Competent BL21 (DE3) cells were transformed on an LB agar plate containing 15 μg/mL kanamycin with the pET28a vector carrying the cDNA from the Taxus alpha tubulin, Taxus beta tubulin, human alpha tubulin, or human beta tubulin. The bacterial colony was inoculated in 2.0 mL of LB medium containing 15 μg/mL kanamycin overnight at 37 °C. The bacterial culture was then transferred to a large volume of LB medium and incubated until the OD600 reached 0.4. Then, 0.2 mM IPTG was added to the bacterial culture, and the cells were incubated for 3 h and was centrifuged at 8000 g for 10 min. The pellet was resuspended in a buffer containing 300 mM NaCl and Tris/HCl (pH 8.0) and sonicated for 1 min at 15 s intervals. The suspension was centrifuged at 16,000 g for 10 min. The SDS-PAGE analysis showed that the pellet (insoluble fraction) contained the recombinant protein. The pellet was dissolved in a buffer containing 8.0 M urea, 50 mM NaCl, 1.0 mM CaCl2, 10 mM beta mercaptoethanol, and 50 mM Tris/HCl (pH 8.8) and was incubated at room temperature overnight. The mixture was centrifuged at 20,000 g and 25 °C for 60 min, and the supernatant was diluted 10-fold with a buffer containing 50 mM NaCl, 1.0 mM CaCl2, 10 mM MgSO4, and 50 mM Tris/HCl (pH 8.8). The recombinant alpha and beta tubulins were mixed together and were subjected to SDS-PAGE analysis.
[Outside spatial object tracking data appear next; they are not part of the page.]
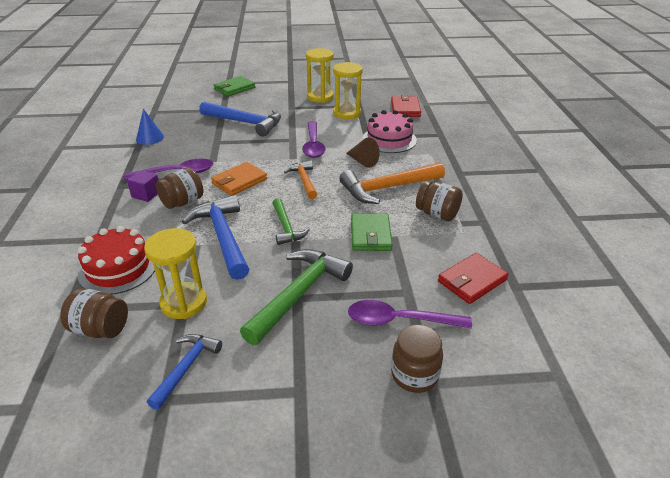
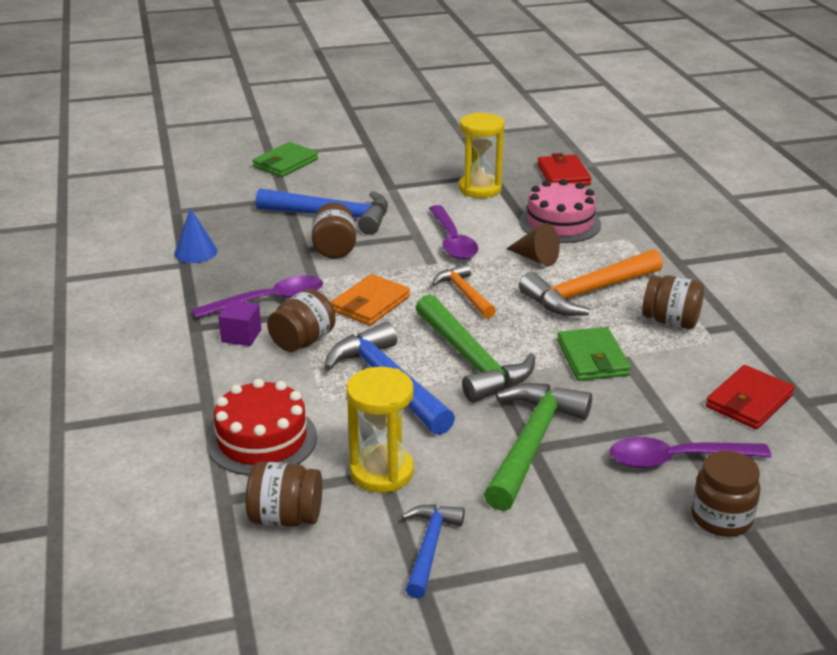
camera: 10 degrees left, 5 degrees down
(236, 143) = (334, 249): none -> brown jar
(286, 227) = (471, 360): green hammer -> green hammer, size x1.71
(320, 97) = (427, 167): yellow hourglass -> none

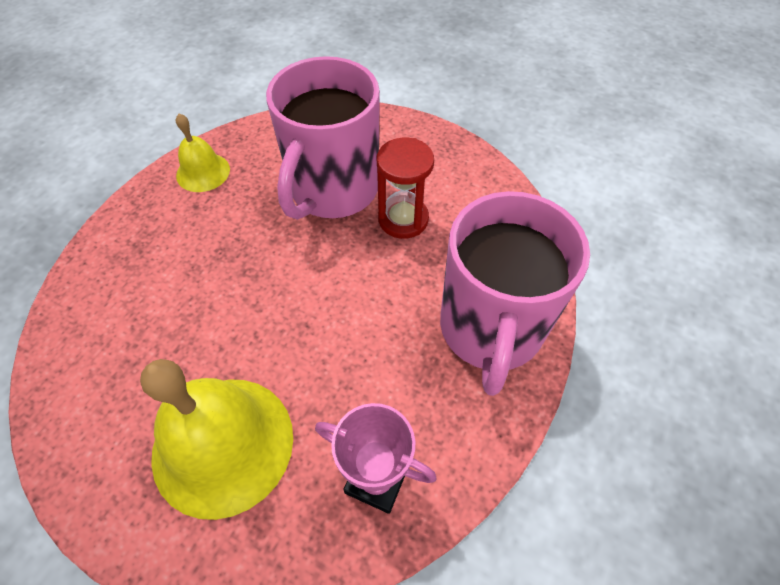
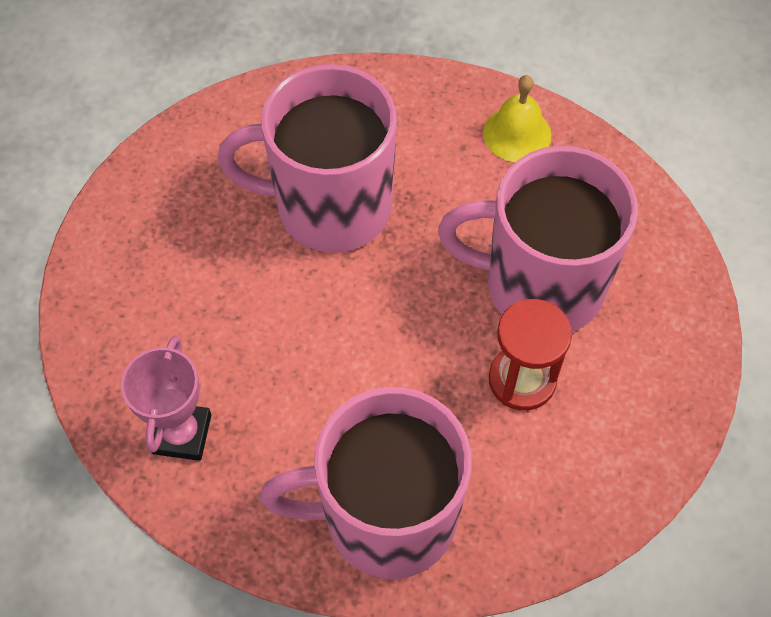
camera: 75 degrees right, 5 degrees up
(200, 307) = (330, 206): none -> pink mug
(223, 444) = (187, 285): yellow bell -> none

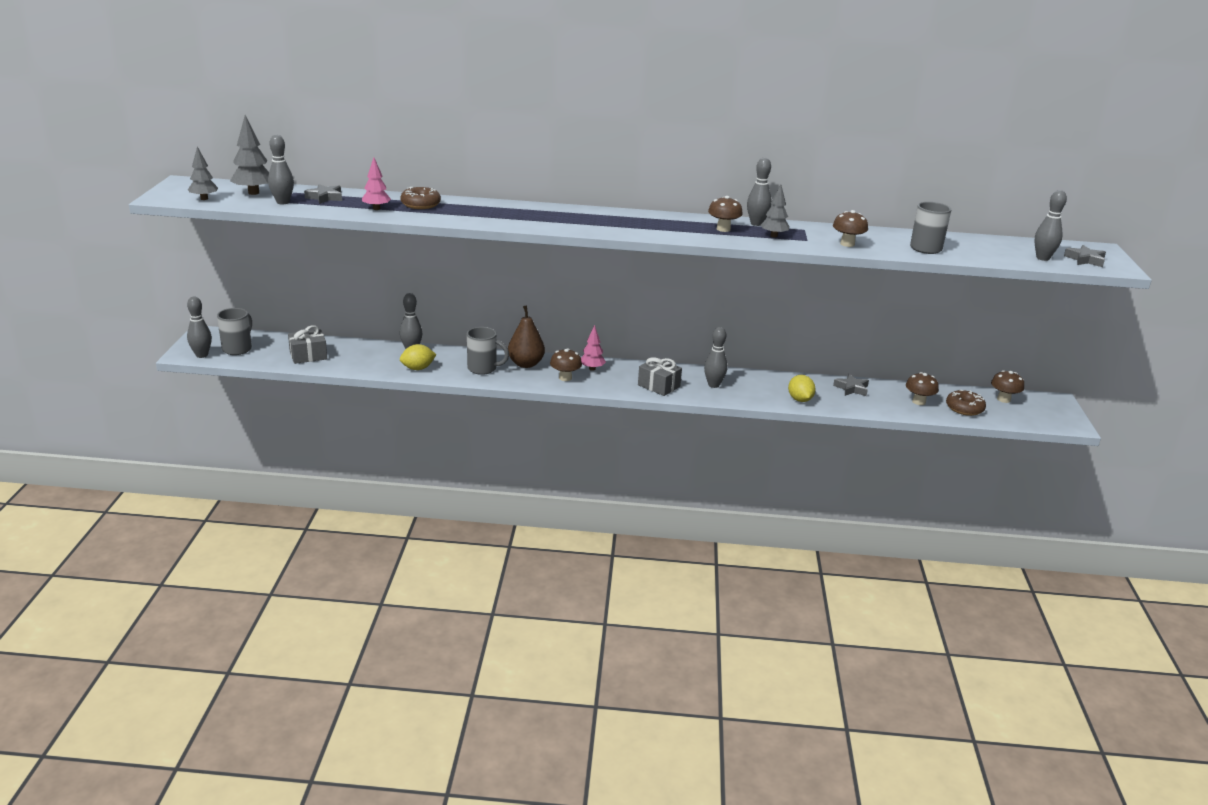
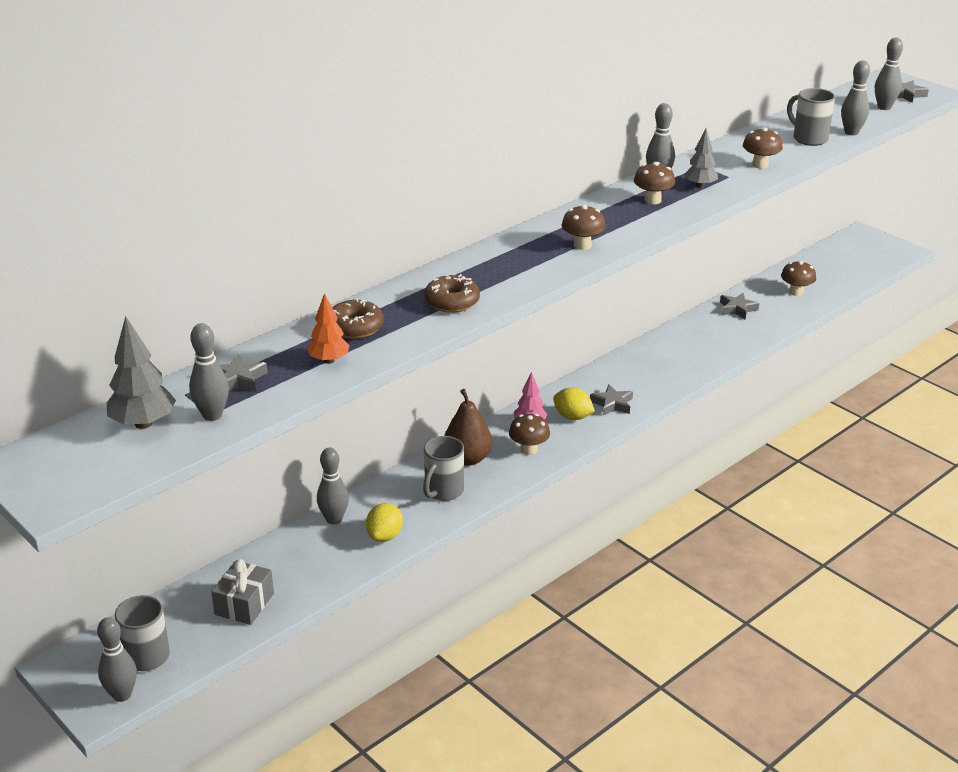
camera: 45 degrees left, 5 degrees up
(204, 198) = (110, 469): grey tree -> none
(376, 209) = (329, 360): pink tree -> orange tree
(483, 369) = (443, 491): grey mug -> grey mug turned 150 degrees clockwise
(659, 386) = (612, 404): grey gift -> grey star
(713, 385) = (647, 373): grey bowling pin -> grey bowling pin (851, 132)
(800, 399) = (727, 345): yellow lemon -> yellow lemon (572, 417)
(964, 408) = (830, 279): brown donut -> brown donut (452, 302)
(1003, 399) = (835, 254): brown mushroom -> brown mushroom (582, 245)

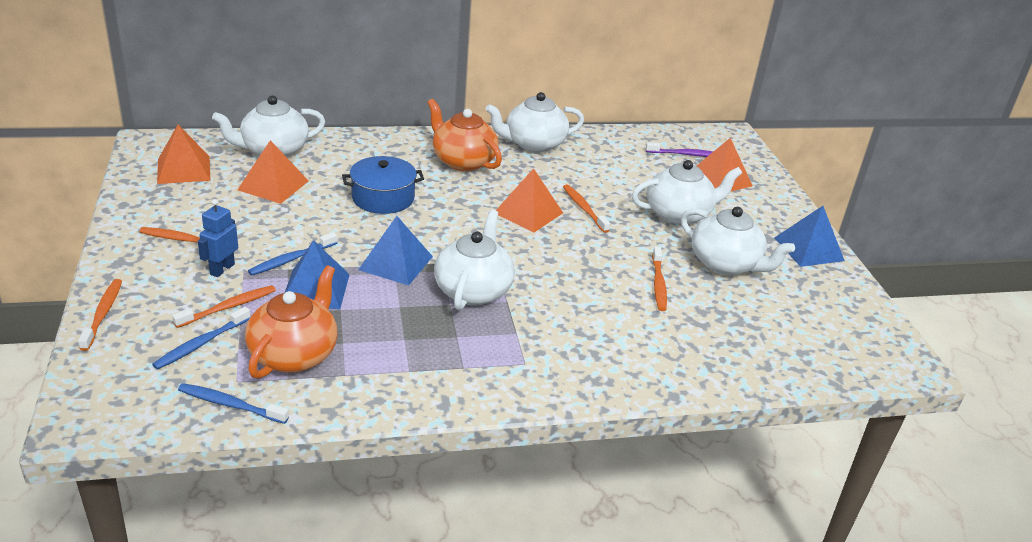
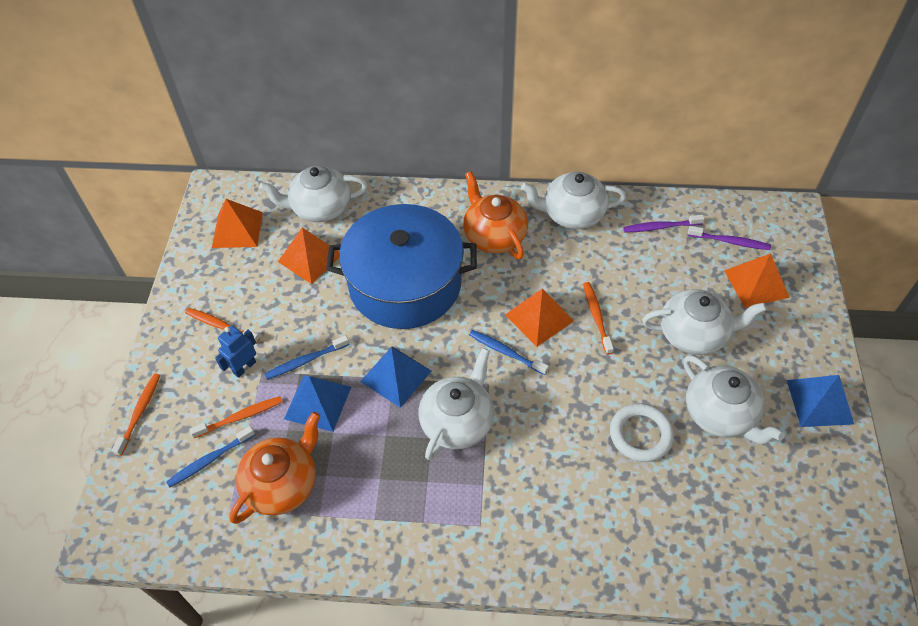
camera: 20 degrees right, 20 degrees up
(230, 404) = (219, 537): blue toothbrush -> blue toothbrush (506, 352)
(383, 198) = (405, 284): blue pot -> blue pot, size x1.91
(619, 148) = (660, 227): none -> purple toothbrush
(658, 284) = (640, 434): orange toothbrush -> white ring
Measurement of microtubule assembly

Because the microtubule formation is apparently facilitated at pH values lower than 7.0, the recombinant protein was passed through the HiTrapTM Desalting Column (5.0 mL, GE) to exchange the buffer for an assay buffer consisting of 1.0 mM GTP, 1.0 mM MgCl2, 1.0 mM EGTA, 5.0% glycerol, and 80 mM PIPES/NaOH (pH 6.8). The protein concentration was adjusted to be 0.8 mg/mL with the assay buffer, and the protein was stored at −80 °C until use. The frozen mixture of recombinant alpha and beta tubulins was thawed and centrifuged at 4 °C for 5 s. The mixture (100 μL) in a disposable ultra-micro cuvette (Biochrom Ltd) was maintained at 37 °C, and the OD350 was measured. Two minutes later, taxol in MeOH was added to the mixture, and the change in OD350 over a period of 30 min was measured.

Results

The total RNA was extracted from leaves of the yew T. cuspidata and was reverse-transcripted to cDNA. The degenerate primers for alpha tubulin were designed based on the sequences of 20C-W-E-L-Y-C-L-27E and 413M-E-E-G-E-F-S-420E, which were the consensus sequences between plants (Fig. S1). Accordingly, the degenerate primers for beta tubulin were designed on the consensus sequences of 19K-F-W-E-V-(V/I)-25C and 403M-D-E-M-E-F-T-410E (Fig. S2). PCR was demonstrated to amplify the internal sequence, and the RACE method was applied to obtain the full length of the cDNA. The oligonucleotide primers for human alpha and beta tubulins were designed based on the complete cDNA sequences in reference to the database (NP_006073.2 and NP_821133.1), and the full length of cDNA was amplified by PCR.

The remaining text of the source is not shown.